(Recorded data)
· · ·

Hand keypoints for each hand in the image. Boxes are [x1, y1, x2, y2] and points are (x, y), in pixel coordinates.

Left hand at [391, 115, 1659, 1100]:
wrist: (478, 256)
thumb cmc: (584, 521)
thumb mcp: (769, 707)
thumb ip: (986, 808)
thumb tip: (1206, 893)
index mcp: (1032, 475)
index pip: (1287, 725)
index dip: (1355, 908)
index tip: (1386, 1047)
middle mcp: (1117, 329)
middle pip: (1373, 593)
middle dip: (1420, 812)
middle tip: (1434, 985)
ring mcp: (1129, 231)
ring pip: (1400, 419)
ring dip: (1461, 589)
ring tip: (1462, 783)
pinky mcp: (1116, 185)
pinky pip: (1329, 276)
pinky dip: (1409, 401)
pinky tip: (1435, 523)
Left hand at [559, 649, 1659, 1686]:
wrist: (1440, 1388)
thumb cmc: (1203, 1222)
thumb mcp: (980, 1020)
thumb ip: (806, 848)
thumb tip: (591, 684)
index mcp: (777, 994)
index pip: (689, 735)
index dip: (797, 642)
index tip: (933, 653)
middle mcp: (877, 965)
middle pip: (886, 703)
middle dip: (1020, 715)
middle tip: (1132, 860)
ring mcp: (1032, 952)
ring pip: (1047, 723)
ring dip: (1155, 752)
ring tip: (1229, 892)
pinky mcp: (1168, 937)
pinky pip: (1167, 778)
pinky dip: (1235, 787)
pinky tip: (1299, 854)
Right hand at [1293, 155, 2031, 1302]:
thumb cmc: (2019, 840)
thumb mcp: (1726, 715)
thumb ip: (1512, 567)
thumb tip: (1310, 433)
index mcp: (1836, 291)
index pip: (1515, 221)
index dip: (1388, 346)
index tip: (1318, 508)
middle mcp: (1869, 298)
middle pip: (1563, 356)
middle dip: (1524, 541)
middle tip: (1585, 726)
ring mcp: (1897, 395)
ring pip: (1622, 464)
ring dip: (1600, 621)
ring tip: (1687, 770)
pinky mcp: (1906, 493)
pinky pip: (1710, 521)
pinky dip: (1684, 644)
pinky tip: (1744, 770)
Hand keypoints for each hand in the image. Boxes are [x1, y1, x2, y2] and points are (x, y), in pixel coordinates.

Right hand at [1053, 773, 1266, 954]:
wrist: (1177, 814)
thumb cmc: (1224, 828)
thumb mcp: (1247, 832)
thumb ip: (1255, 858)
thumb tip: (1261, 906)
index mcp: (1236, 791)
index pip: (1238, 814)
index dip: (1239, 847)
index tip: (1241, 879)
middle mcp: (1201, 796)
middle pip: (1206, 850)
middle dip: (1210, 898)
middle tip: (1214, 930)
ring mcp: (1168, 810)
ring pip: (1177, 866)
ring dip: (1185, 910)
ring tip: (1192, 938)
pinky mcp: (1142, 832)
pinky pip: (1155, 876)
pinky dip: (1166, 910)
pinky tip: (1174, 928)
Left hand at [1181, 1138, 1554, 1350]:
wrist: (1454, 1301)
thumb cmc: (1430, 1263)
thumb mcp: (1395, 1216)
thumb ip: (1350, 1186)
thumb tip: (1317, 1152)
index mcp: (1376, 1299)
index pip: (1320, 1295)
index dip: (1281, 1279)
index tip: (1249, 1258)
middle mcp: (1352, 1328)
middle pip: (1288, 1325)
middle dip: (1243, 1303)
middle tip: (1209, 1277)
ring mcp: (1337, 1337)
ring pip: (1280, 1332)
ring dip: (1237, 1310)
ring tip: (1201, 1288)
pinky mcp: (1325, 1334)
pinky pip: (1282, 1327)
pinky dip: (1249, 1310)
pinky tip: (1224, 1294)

· · ·

• _Work required_:
Every entry is to be transcribed exactly as it stands.

• _Completed exercise_:
Hand keypoints for each hand in the image. Boxes are [x1, y1, x2, y2] and points are (x, y), in pixel coordinates.

Left hand at [391, 115, 1659, 1100]:
wrist: (478, 256)
thumb cmc: (584, 521)
thumb mcp: (769, 707)
thumb ip: (986, 808)
thumb tip: (1206, 893)
index mcp: (1032, 475)
index pip: (1287, 725)
index dip: (1355, 908)
index tip: (1386, 1047)
middle mcp: (1117, 329)
middle pip: (1373, 593)
middle dip: (1420, 812)
middle tip: (1434, 985)
ring mcp: (1129, 231)
ring pip: (1400, 419)
ring dip: (1461, 589)
ring tip: (1462, 783)
pinky mcp: (1116, 185)
pinky pip: (1329, 276)
pinky dip: (1409, 401)
pinky tip: (1435, 523)
Left hand at [559, 649, 1659, 1686]:
wrist: (1440, 1388)
thumb cmc: (1203, 1222)
thumb mcp: (980, 1020)
thumb ip: (806, 848)
thumb tip: (591, 684)
index mcp: (777, 994)
index pip: (689, 735)
index dip: (797, 642)
index tip: (933, 653)
middle mcp: (877, 965)
middle pip: (886, 703)
middle dip: (1020, 715)
middle tip: (1132, 860)
ring mcp: (1032, 952)
ring pip: (1047, 723)
ring dip: (1155, 752)
ring tip: (1229, 892)
pinky mcp: (1168, 937)
pinky pip: (1167, 778)
pinky dip: (1235, 787)
pinky tip: (1299, 854)
Right hand at [1293, 155, 2031, 1302]:
thumb cmc: (2019, 840)
thumb mcp: (1726, 715)
thumb ip: (1512, 567)
thumb tip: (1310, 433)
index mcp: (1836, 291)
index pip: (1515, 221)
index dip: (1388, 346)
index tip: (1318, 508)
middle mcp: (1869, 298)
middle pip: (1563, 356)
middle dip: (1524, 541)
middle tip: (1585, 726)
ring mcp: (1897, 395)
ring pip: (1622, 464)
ring dip: (1600, 621)
ring tip: (1687, 770)
pinky mcp: (1906, 493)
pinky pip: (1710, 521)
pinky dip: (1684, 644)
pinky tip: (1744, 770)
Hand keypoints for each hand in the image. Boxes are [x1, y1, x2, y2] and points are (x, y), in pixel coordinates.

Right hand at [1053, 773, 1266, 954]:
wrist: (1177, 814)
thumb cmc: (1224, 828)
thumb mcp: (1247, 832)
thumb ip: (1255, 858)
thumb tip: (1261, 906)
index mcp: (1236, 791)
index pip: (1238, 814)
index dip: (1239, 847)
index tip: (1241, 879)
middle mcp: (1201, 796)
middle pip: (1206, 850)
middle dip: (1210, 898)
middle tip: (1214, 930)
ring mcp: (1168, 810)
ring pip: (1177, 866)
ring dip: (1185, 910)
ring tip: (1192, 938)
pinky mcp: (1142, 832)
pinky pip: (1155, 876)
pinky dip: (1166, 910)
pinky tip: (1174, 928)
Left hand at [1181, 1138, 1554, 1350]:
wrist: (1454, 1301)
thumb cmc: (1430, 1263)
thumb mcp: (1395, 1216)
thumb ip: (1350, 1186)
thumb tip: (1317, 1152)
index mcp: (1376, 1299)
index pip: (1320, 1295)
index dip: (1281, 1279)
index tip: (1249, 1258)
middle mcp: (1352, 1328)
middle pip: (1288, 1325)
middle dip: (1243, 1303)
middle tip: (1209, 1277)
ring mcp: (1337, 1337)
ring pip: (1280, 1332)
ring dip: (1237, 1310)
ring tip: (1201, 1288)
pinky mcp: (1325, 1334)
pinky pip: (1282, 1327)
pinky dip: (1249, 1310)
pinky tip: (1224, 1294)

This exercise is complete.